2. Fines imposed by the FIA – erm, okay. But I would have thought any disciplinary wrongdoing should be included as a punishment.
3. Drivers’ Salaries – what? Surely the driver is an integral part of the team’s performance. That should be number one on the budget process surely.
4. “Any expenditure that has no influence on performance in the championship.” – Oh you’re just taking the piss now.
I haven’t got to the best bit yet – the budget cap will be entirely optional. This makes it beautiful in its redundancy. It’s like taking the government’s ID Cards, saying that you don’t need a picture on it, and that your date of birth is optional, and it doesn’t really matter if you carry someone else’s instead.
* There was no ball-gag, and any suggestion that there was a ball-gag would be a filthy lie.
Before qualifying, the BBC boys continued their habit of conducting interviews in front of the team garages, despite the fact that the engines are being revved in readiness, making it the loudest place in Spain. Ross Brawn and Williams’ Patrick Head were both interviewed about the proposed budget cap, and both seemed to dismiss the idea as unlikely to happen, but this didn’t stop Eddie Jordan working himself into a lather.
I think perhaps I am being unfair on Jordan, but he just seems so angry.
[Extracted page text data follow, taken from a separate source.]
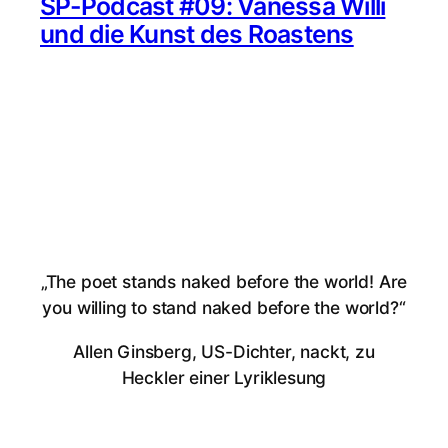
SP-Podcast #09: Vanessa Willi
und die Kunst des Roastens
„The poet stands naked before the world! Are
you willing to stand naked before the world?“
Allen Ginsberg, US-Dichter, nackt, zu
Heckler einer Lyriklesung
Mind you, the Dalai Lama would look pissed off standing next to David Coulthard, soaking up the sun with his air of benign contentedness.
There was also a short film on the British Grand Prix featuring an interview with Simon Gillett, who runs the Donington circuit that will host the British GP from 2010. The back-story here is that Bernie Ecclestone fell out with Silverstone over their inability to expensively upgrade the circuit and, amid threats to remove the British GP from the calendar, Donington stepped in and secured the contract.
The problem is that Donington is not much more than a building site, they are being sued for £2.5m in unpaid rent, and the bank has withdrawn their credit. This chap Gillett was trying to sound reassuring about securing funding and having the place ready in time, but he came across as something of snake oil salesman, and I reckon Silverstone might yet have to step in.
Jake summarised the piece by saying, “I’m sure British fans wouldn’t want to lose the British Grand Prix.” Well, that’s probably a safe assumption for the tens of thousands of fans who pay their £250 to attend each year, but for the rest of us, it wouldn’t make that much difference – Barcelona or even Singapore is just as close as Donington for me because I’m watching them all in my front room. The British GP only gets more media coverage than, say, the Spanish, because all the papers’ top sports editors fancy a day out.
In the actual qualifying, Jenson Button pulled out the final lap of the day to secure pole position alongside Sebastian Vettel – they say Barcelona is not a great course for overtaking, so this might shape up to be yet another victory, but that’s for tomorrow.
Further back, Ferrari’s much vaunted upgrades seemed remote as Kimi Raikonnen managed to go out of the first qualifying session, and will start sixteenth on the grid. Although Felipe Massa made it to the second row of the grid, it seems that all is still not right at Ferrari.
Commentary of the day:
Martin Brundle, commenting on Kovalainen clunking onto the kerb, said he had, “an armful of opposite lock through seven and a tankslapper through eight.” I have no idea what any of that means.